Yang Harus Dikerjakan
A. Menurut tulisan tentang sikap dan keterampilan kerja, berapa persen paling banyak kemampuan yang terwakili dalam IQ dipakai dalam dunia kerja?
B. Sambunglah tulisan tentang sikap dan keterampilan kerja mulai dari sesudah kalimat terakhirnya.

May 15, 2014

You Hired for Attitude, Not (only) Skills!

Seringkali saat menjalani masa perkuliahan, kita menghadapi kebimbangan tentang mana yang jauh lebih penting? IPK cumlaude, piagam segudang, track record keorganisasian yang cemerlang, ataukah setumpuk karya ilmiah?

Pembahasan akan semakin seru jika diperlebar melalui pertanyaan atau pilihan: "ilmu teknis, kemampuan praktis, ataukah leadership?"

Dalam tulisan ini saya mencoba membagi sedikit dari yang saya tahu dan alami.

Dalam masa pembinaan satu tahun di perusahaan tempat saya bekerja, saya telah mengalami rotasi (perpindahan) departemen/divisi lebih dari tiga kali. Salah satu yang saya syukuri adalah, kesempatan untuk merasakan penempatan di salah satu departemen yang cukup vital, yakni Department of Recruitment, Talent, and Organization Development (RTOD), atau di perusahaan kebanyakan disebut dengan HRD, karena selain satu-satunya yang beruntung pernah OJT di departemen ini, RTOD semakin memperkaya wawasan saya tentang culture dari perusahaan secara umum.

Ary Ginanjar, pendiri ESQ 165, pernah mengungkapkan bahwa kemampuan di dunia sekolah/kuliah yang terwakili dalam IQ, hanya dipakai maksimal 20% dalam dunia kerja. Selebihnya, EQ dan SQ yang akan banyak berperan dalam menentukan garis kesuksesan seseorang. Sementara Anies Baswedan dalam sebuah kesempatan mengingatkan,"IPK akan mengantarkan Anda pada pintu interview dunia kerja, tapi leadership akan membawa Anda meraih masa depan."

Cuplikan Data
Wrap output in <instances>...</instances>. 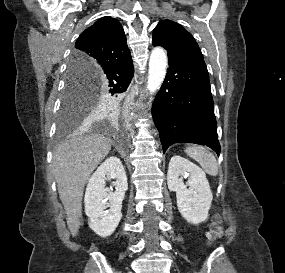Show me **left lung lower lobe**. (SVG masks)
Segmentation results:
<instances>
[{
	"label": "left lung lower lobe",
	"instance_id": "left-lung-lower-lobe-1",
	"mask_svg": "<svg viewBox=\"0 0 285 273\" xmlns=\"http://www.w3.org/2000/svg\"><path fill=\"white\" fill-rule=\"evenodd\" d=\"M152 44L168 52L167 75L152 105L163 152L171 144L188 142L206 145L219 155L221 147L204 60L163 39L153 37Z\"/></svg>",
	"mask_w": 285,
	"mask_h": 273
}]
</instances>
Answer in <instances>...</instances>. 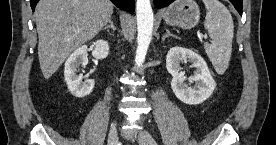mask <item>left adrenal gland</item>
Instances as JSON below:
<instances>
[{"instance_id": "obj_1", "label": "left adrenal gland", "mask_w": 276, "mask_h": 145, "mask_svg": "<svg viewBox=\"0 0 276 145\" xmlns=\"http://www.w3.org/2000/svg\"><path fill=\"white\" fill-rule=\"evenodd\" d=\"M170 36H172V37H174V38H176V39H180L179 37H177V36L171 34L170 31H169L168 29H166V34L163 36L162 41H164L166 38H168V37H170Z\"/></svg>"}]
</instances>
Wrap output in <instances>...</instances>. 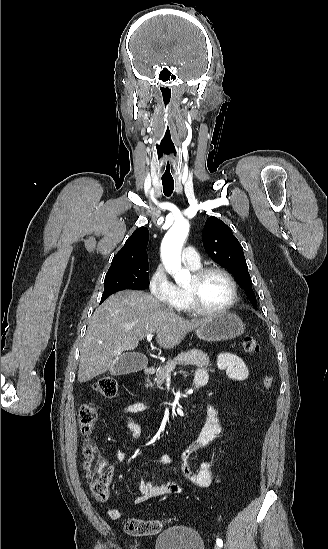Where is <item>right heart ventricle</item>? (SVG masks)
<instances>
[{"label": "right heart ventricle", "instance_id": "obj_1", "mask_svg": "<svg viewBox=\"0 0 328 549\" xmlns=\"http://www.w3.org/2000/svg\"><path fill=\"white\" fill-rule=\"evenodd\" d=\"M184 263L189 269H197L198 266L201 265V260L196 263L185 261ZM166 303H175L176 310H179V319H188L186 318V315H188L191 311L187 307L189 300L185 292V286H180L178 284L173 285L172 293Z\"/></svg>", "mask_w": 328, "mask_h": 549}]
</instances>
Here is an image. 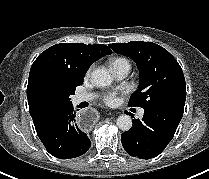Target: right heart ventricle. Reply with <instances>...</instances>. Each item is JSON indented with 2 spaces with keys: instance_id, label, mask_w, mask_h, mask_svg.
Instances as JSON below:
<instances>
[{
  "instance_id": "right-heart-ventricle-1",
  "label": "right heart ventricle",
  "mask_w": 209,
  "mask_h": 179,
  "mask_svg": "<svg viewBox=\"0 0 209 179\" xmlns=\"http://www.w3.org/2000/svg\"><path fill=\"white\" fill-rule=\"evenodd\" d=\"M115 62H126V63H128V61H127L126 59H124V58H116V59H114V60L112 61V64L115 63ZM128 64H129V63H128Z\"/></svg>"
}]
</instances>
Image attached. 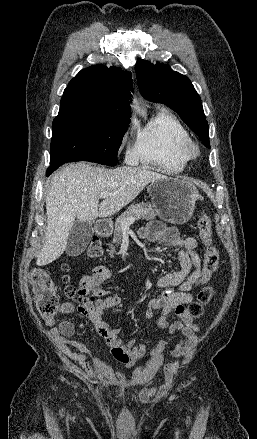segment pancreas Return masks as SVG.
I'll return each mask as SVG.
<instances>
[{"mask_svg":"<svg viewBox=\"0 0 257 439\" xmlns=\"http://www.w3.org/2000/svg\"><path fill=\"white\" fill-rule=\"evenodd\" d=\"M158 214L157 209L151 203H140L129 206V208L121 214L116 222L113 232V244L118 245L122 239L123 228L121 226V221L130 217H134L135 220H151L155 218ZM111 245V250L109 251L111 255L114 254V245Z\"/></svg>","mask_w":257,"mask_h":439,"instance_id":"obj_1","label":"pancreas"}]
</instances>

Jawaban yang Diharapkan
A. Paling banyak 20%.

B.
Rupanya pernyataan kedua tokoh tersebut memang bukan isapan jempol belaka. Meski (katanya) menemukan anak-anak jenius dengan IPK hampir mentok ke atas dalam satu kampus lebih sulit daripada menghitung yang IPK-nya angin-anginan, faktanya Tim Rekrutmen perusahaan tidak pernah kesusahan menjaring anak-anak ber-IPK di atas 3,5 (dalam skala 4,00). Yang sering kita jumpai justru para sarjana dan diploma baru yang meratapi namanya tersisih karena harus terlempar dari saringan IPK. Akan tetapi, ternyata saringan IPK ini hanya untuk segelintir posisi yang memang membutuhkan dukungan berupa IPK outstanding. Selebihnya? Attitude yang berbicara!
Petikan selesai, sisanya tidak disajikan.